Using technology provided by ShopperVision, a retail space-management company in Norcross, Ga., the experimental network's 4,000 subscribers will be able to examine and buy packaged goods without leaving their homes.

The system presents colored, three-dimensional images of supermarket gondolas as well as individual products that the consumer can fully rotate to examine the information on the package.

Viewers will select from an inventory that corresponds in price and selection to a local supermarket and pharmacy. Time Warner is said to be considering Winn-Dixie Stores, Jacksonville, Fla., as a potential partner, but officials from both organizations declined to comment.

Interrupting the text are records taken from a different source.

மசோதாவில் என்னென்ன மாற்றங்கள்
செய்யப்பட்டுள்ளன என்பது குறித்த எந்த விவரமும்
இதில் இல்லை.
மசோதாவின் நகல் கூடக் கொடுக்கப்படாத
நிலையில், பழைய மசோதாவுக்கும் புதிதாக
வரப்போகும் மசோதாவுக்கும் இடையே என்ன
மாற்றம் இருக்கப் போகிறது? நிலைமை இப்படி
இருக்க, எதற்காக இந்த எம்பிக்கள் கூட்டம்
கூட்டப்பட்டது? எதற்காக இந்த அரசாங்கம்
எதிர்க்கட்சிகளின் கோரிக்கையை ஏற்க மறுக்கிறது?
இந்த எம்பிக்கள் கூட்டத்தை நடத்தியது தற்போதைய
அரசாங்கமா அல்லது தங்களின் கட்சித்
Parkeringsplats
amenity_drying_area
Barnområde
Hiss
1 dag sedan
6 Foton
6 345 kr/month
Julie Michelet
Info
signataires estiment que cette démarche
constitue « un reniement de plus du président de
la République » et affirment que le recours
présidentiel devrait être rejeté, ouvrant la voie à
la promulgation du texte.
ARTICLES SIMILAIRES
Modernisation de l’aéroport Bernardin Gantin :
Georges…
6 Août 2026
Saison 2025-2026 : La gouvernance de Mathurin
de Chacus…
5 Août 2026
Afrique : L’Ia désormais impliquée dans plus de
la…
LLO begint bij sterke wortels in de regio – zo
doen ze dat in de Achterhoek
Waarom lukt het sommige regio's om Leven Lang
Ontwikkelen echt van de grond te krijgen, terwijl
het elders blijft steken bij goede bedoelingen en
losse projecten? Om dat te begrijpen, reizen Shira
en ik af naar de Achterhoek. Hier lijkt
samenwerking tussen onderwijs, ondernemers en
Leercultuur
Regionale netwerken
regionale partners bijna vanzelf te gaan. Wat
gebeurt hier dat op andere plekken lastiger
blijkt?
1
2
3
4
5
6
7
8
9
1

The Full Service Network will premier this spring, and Time Warner expects to add ShopperVision's services during the fall.

While interactive television is widely seen as a viable outlet for high-end consumer products, some brand marketers doubted it will become an effective marketing vehicle.

"We're all going to have to work with this new technology," said a manufacturer who asked not to be named, "but I think it'll take much longer than anyone anticipates."

"Consumer habits change very slowly," agreed a marketing consultant who spoke on the condition of anonymity. "They adapt much more slowly than the people who want to push them in different directions, especially with food products."

Others questioned the system's ability to satisfy the consumers' need for hands-on product selection.

"Interactive marketing will be led by higher-interest purchases like cars," said another manufacturer who asked not to be named. "But it will be much more difficult to take the entire grocery shopping experience and make it interactive.

Still, several market observers were encouraged by the system's swift maturation.

"Marketers and advertisers should understand that a large number of supermarkets won't exist by the year 2000," said Carlene Thissen, president of Retail Systems Consulting, Chicago. "So they will have to learn to market their products electronically."